▸ **THE DATA**:

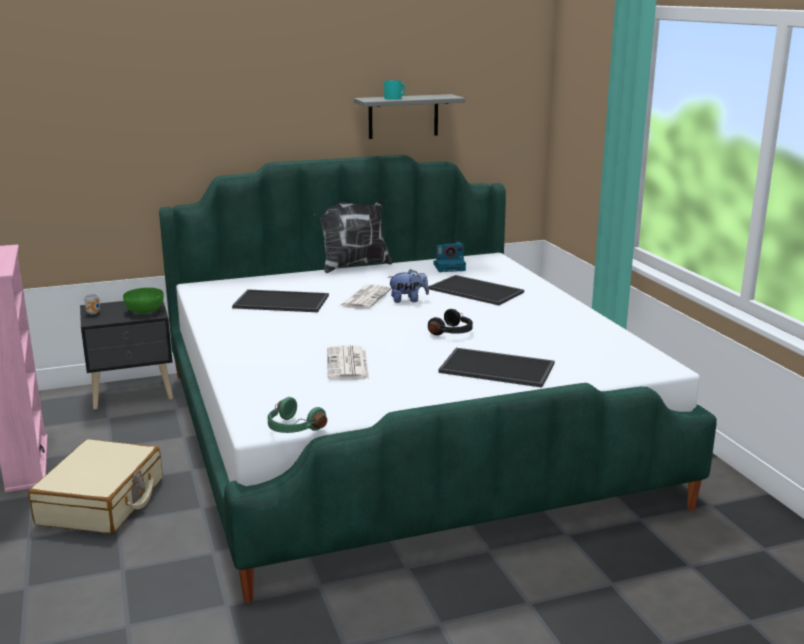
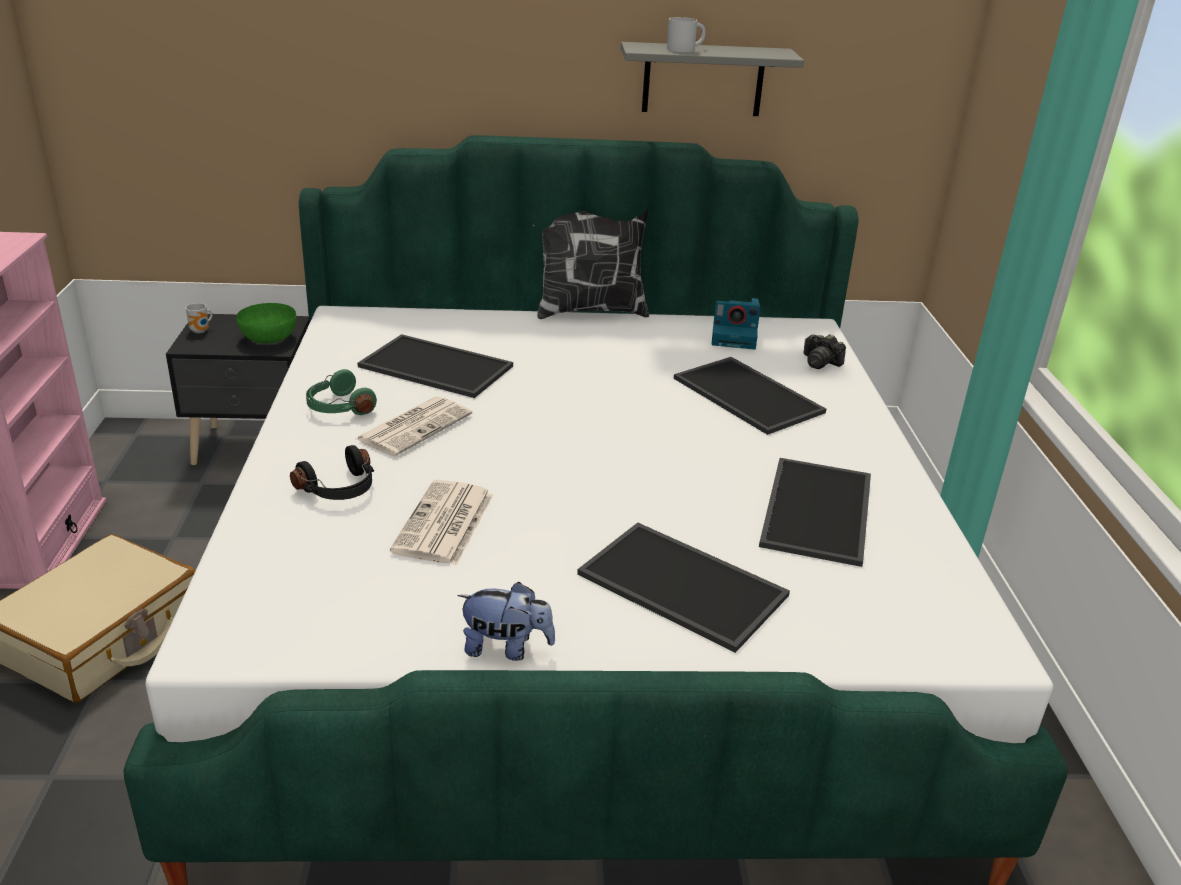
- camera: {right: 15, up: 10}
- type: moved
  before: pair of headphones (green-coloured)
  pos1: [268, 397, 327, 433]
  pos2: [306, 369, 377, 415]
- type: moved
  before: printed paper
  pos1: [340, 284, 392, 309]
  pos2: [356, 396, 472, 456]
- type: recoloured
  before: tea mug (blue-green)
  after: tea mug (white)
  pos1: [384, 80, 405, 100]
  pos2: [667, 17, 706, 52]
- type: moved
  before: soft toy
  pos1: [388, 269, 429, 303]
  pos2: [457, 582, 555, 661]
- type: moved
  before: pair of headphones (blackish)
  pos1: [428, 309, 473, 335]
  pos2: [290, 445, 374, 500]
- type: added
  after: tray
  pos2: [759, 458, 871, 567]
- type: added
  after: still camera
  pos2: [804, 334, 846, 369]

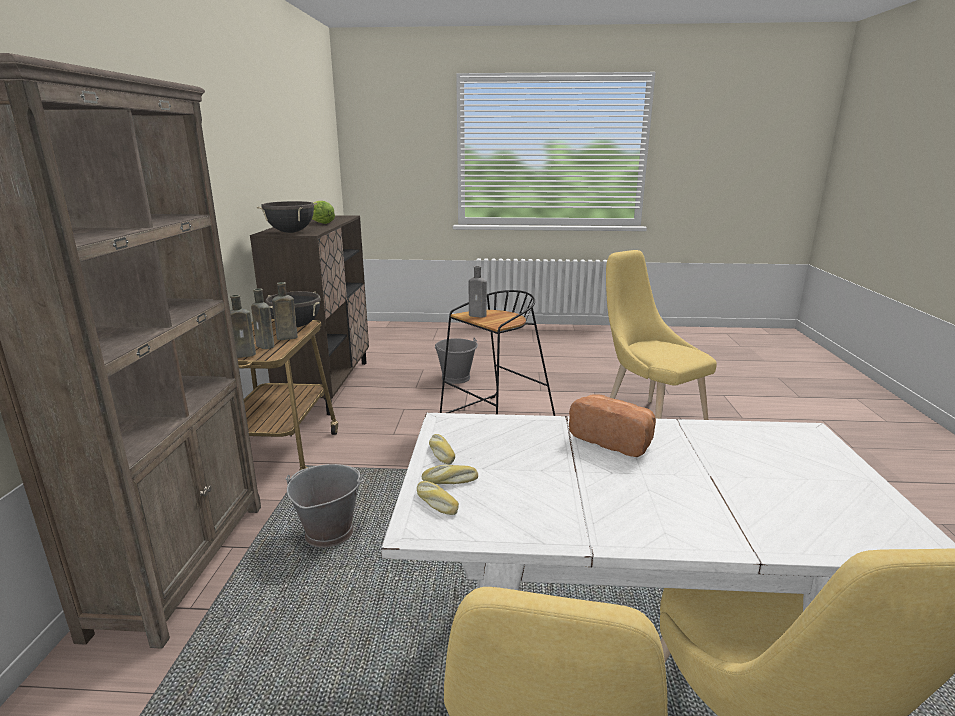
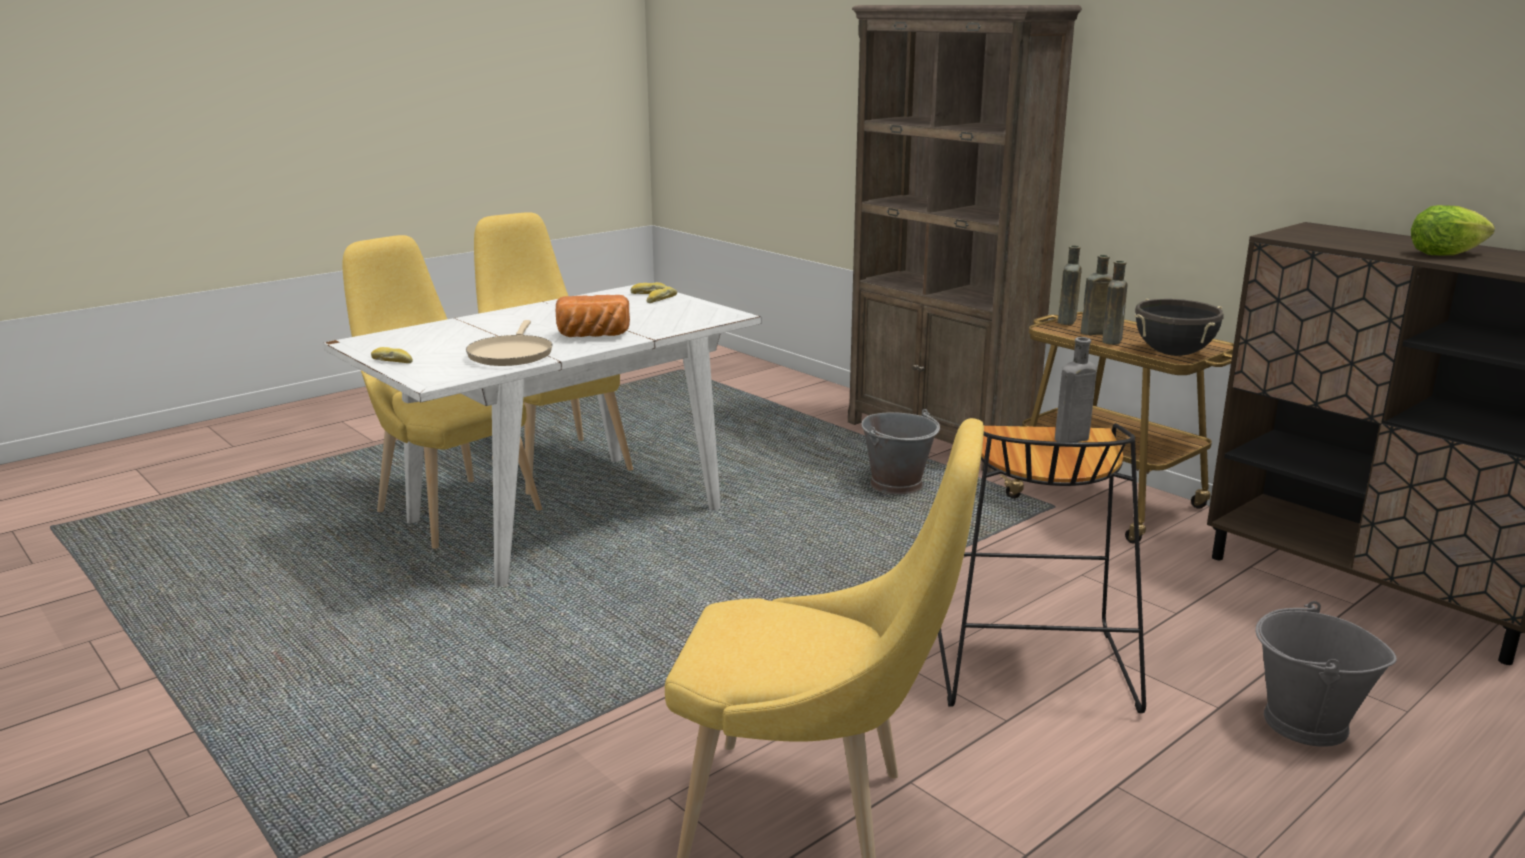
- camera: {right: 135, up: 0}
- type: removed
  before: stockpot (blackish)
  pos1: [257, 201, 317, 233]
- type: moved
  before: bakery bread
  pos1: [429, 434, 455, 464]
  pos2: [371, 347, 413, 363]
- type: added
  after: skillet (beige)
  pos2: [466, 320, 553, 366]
...
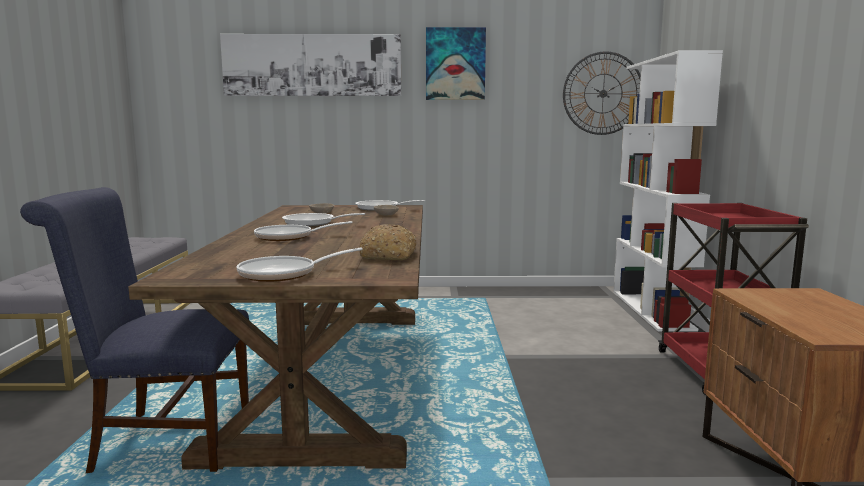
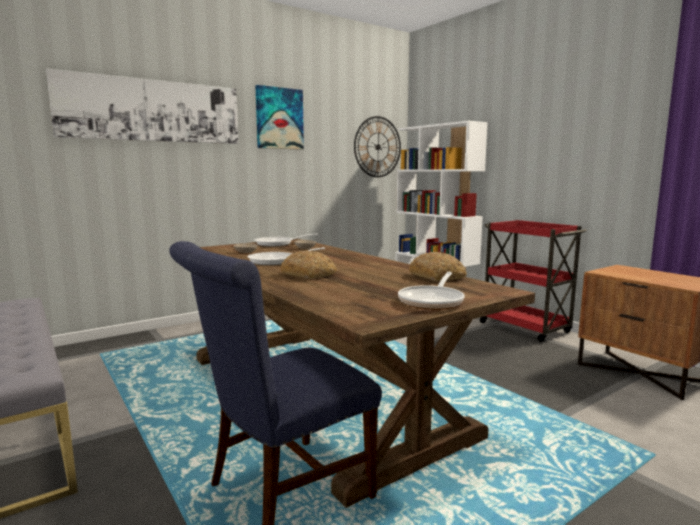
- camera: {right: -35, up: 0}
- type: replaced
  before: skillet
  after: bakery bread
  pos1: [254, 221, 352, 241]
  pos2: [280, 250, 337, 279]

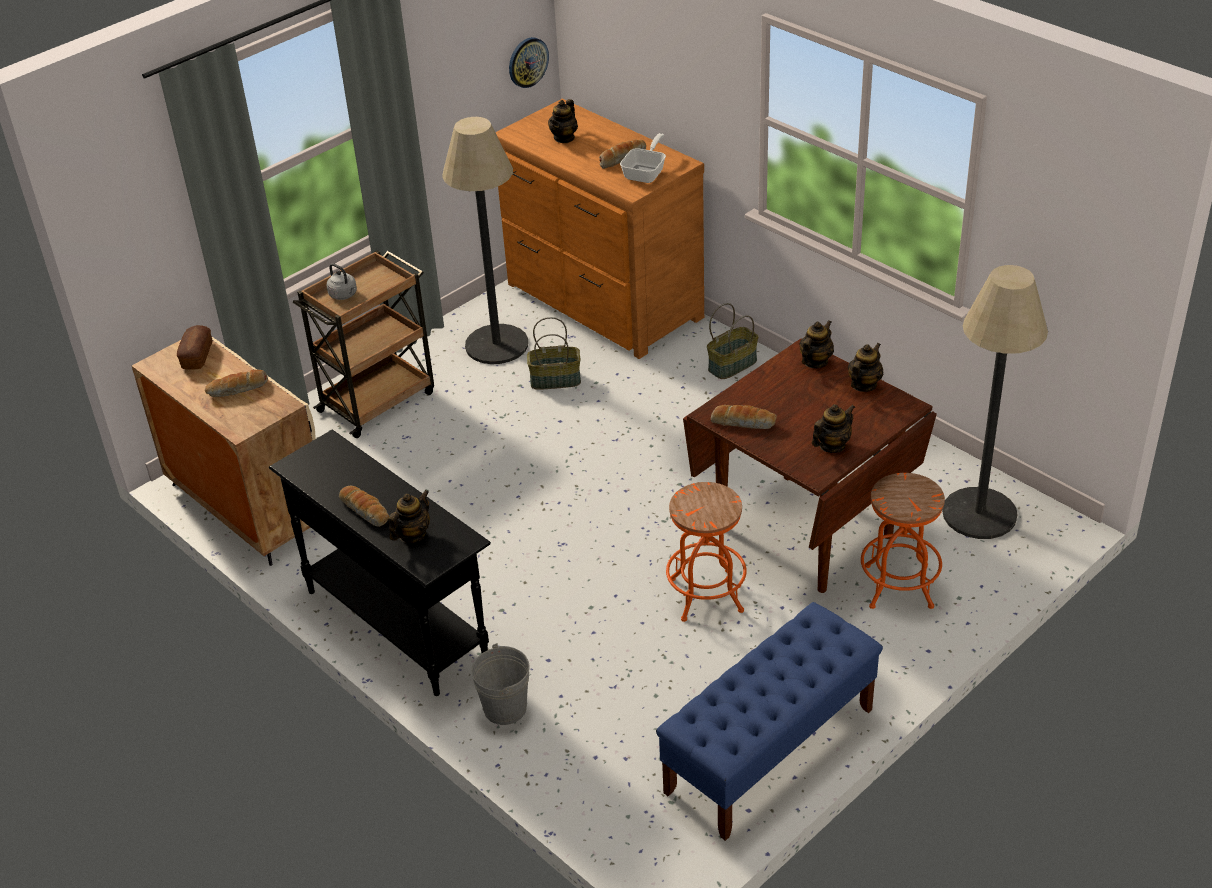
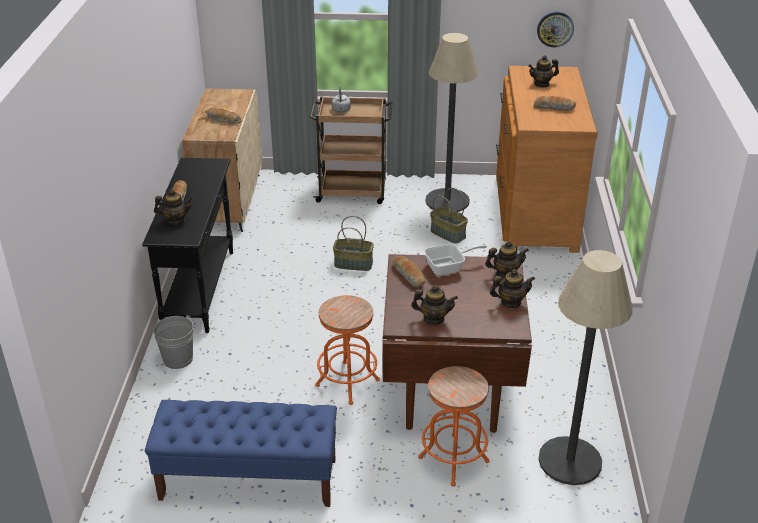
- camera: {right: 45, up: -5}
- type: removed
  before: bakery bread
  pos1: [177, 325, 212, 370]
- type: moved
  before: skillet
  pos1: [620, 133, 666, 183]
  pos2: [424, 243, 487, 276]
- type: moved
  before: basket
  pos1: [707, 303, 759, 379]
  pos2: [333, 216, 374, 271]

▸ **WORK ORDER**: Please find each line in the records above that holds the word "headphones", and copy it.

▸ **REPLY TO THE TASK**:
  before: pair of headphones (green-coloured)
  before: pair of headphones (blackish)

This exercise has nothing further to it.